Abdullah ibn Ömer (r.anhumâ)'dan rivayet edilmiştir:
"Rasululah (s.a.v) namaz kılmaya kalktığı zaman ellerini omuzları hizasına kadar kaldırır, sonra tekbir alırdı. Rukuya gitmek istediği zaman da böyle yapar, rukudan doğrulduğu zaman da böyle yapardı. Başını secdeden kaldırdığı zaman bunu yapmazdı.
(Buhârî, Ezan 83, 84, 85, 86; Muslim, Salât 21-23 (390); Ebu Dâvud, Salât 114-115 (721, 722), 115-116 {741, 742, 743); Tirmizî, Salât 76 (255); Nesâî, İftitâh 1, 2, 3, 86; İbn Mâce, İkâme 15 (858); Ahmed b. Hanbel, 2/147)
(Hadisin metni, Muslim'e aittir.)
Ruku'a giderken ve kalkarken elleri kaldırmak mustehabdır. Rasûlullah (s.a.v.)'in böyle yaptığını yirmi iki sahabe rivayet etmiştir. İbn Ömer'den rivayette:
"Rasûlullah (s.a.v.) namaza kalktığı zaman ellerini omuz hizasına gelinceye kadar kaldırır, sonra tekbir alırdı. Ruku edeceği zaman aynı şekilde ellerini kaldırırdı. Ruku'dan kalktığı zaman yine ellerini kaldırır "semi'ALLAH u limen hamideh". "Rabbena veleke'l-hamd" derdi." (Hadîsi Buharî, Muslim, Beyhakî, rivayet etmiştir.)

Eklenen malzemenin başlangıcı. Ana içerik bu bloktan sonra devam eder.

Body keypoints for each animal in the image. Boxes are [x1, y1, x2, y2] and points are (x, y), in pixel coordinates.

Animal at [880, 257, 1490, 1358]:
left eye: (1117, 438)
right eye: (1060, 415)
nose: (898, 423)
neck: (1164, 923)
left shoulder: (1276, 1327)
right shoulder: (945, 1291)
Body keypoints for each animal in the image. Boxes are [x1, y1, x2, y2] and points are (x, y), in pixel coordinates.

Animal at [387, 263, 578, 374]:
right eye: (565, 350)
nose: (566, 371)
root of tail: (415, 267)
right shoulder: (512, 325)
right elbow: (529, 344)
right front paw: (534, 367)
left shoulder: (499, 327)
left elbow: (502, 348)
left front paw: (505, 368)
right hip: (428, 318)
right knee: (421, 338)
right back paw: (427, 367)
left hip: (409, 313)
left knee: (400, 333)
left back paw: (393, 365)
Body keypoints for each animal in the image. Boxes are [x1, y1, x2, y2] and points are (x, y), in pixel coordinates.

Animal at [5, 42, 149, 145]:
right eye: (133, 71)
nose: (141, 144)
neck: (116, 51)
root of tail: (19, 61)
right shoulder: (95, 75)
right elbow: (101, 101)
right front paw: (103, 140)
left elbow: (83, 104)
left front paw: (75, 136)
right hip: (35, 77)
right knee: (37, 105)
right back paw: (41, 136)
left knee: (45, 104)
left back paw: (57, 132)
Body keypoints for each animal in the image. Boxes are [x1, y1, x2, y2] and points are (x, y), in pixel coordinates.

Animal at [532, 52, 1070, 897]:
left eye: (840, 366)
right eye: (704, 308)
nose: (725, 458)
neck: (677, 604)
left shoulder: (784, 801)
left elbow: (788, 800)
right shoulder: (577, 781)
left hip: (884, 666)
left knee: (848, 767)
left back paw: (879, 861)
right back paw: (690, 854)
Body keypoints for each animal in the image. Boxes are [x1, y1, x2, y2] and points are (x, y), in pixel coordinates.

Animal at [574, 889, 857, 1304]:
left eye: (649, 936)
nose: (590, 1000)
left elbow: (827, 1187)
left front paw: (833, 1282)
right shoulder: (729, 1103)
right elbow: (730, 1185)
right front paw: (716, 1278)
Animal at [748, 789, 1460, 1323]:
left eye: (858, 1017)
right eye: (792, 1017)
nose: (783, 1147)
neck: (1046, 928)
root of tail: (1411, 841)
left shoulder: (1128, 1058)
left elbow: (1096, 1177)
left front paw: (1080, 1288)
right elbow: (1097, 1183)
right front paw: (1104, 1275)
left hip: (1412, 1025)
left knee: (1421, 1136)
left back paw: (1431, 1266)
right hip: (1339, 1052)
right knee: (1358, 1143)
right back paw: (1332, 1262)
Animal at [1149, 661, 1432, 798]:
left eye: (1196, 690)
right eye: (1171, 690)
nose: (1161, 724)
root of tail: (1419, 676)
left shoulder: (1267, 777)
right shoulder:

Buharî'de şu da vardır: "Rasulullah (s.a.v.), Secde yapacağı zaman ve secdeden başını kaldırdığında ellerini kaldırmazdı."
(Buhârî, Ezan 85)
(Hadis, secdeye giderken ve secdeden doğrulurken ellerin kaldırlmayacağına delildir. Fakihlerin çoğunun görüşü de bu doğrultudadır)
Ebu Davud'un rivayeti ise şu şekildedir:
"Peygamber (s.a.v), (ilk) iki rekattan (üçüncü rekata) kalktığı zaman tekbir alır ve ellerini kaldırırdı."
(Ebu Dâvud, Salât 115-116, 743)
Ebu Davud'un başka bir rivayeti ise şu şekildedir:
"Peygamber (s.a.v), namaz kılmaya kalktığı zaman (iftitah tekbiri alırken) ellerini omuzları hizasına kadar kaldırırdı. Sonra tekbir getirip yine aynı şekilde ellerini kaldırır ve rukuya varırdı. Sonra (rukudan) belini doğrultmak isteyince de ellerini omuzları hizasına kadar kaldırır, sonra 'Semiallâhu limen hamiden' (Allah, kendisine hamd eden kimseyi işitir) derdi. Secde(ye eğileceğin) de (ve secdeden kalkacağında ise) ellerini kaldırmazdı Namaz bitinceye kadar rukudan önce aldığı her tekbirde ellerini kaldırırdı.
Ebu Davud'un diğer bir rivayeti ise şu şekildedir:
Peygamber (s.a.v)'i; namaza başlarken, rükuya varmadan önce ve (başını) rükudan kaldırdığında ellerini omuzlarının hizasına kadar kaldırırken gördüm. Secdeye vardığında ve iki secde arasında ise ellerini kaldırmazdı.
(Ebu Dâvud, Salât 114-115, 721)
Muslim ise; "secdeden kalktığı zaman bunu yapmazdı," yine Muslim'de; "iki secde arasında ellerini kaldırmazdı," şeklinde rivayet olunmuştur.
Beyhakî'de şu da vardır: "Rasûlullah (s.a.v.) Allah'a kavuşuncaya kadar bu şekilde kılmaya devam etti.
İbn Medâyinî şöyle demiştir: "Bu hadis bence halkın uyması gereken bir delildir. Bu hadisi işiten kimsenin onunla amel etmesi gerekir. Çünkü senedinde zayıflık yoktur."
Buharî bu meseleyi ayrı bir kitapta toplamıştır. Bu konuda Hasan ve Humeyd bin Hilâl'den şu rivayet olunmaktadır: "Ashab üç yerde ellerini kaldırmaktaydı." Hasan, ashabtan hiç kimseyi istisna etmemiştir.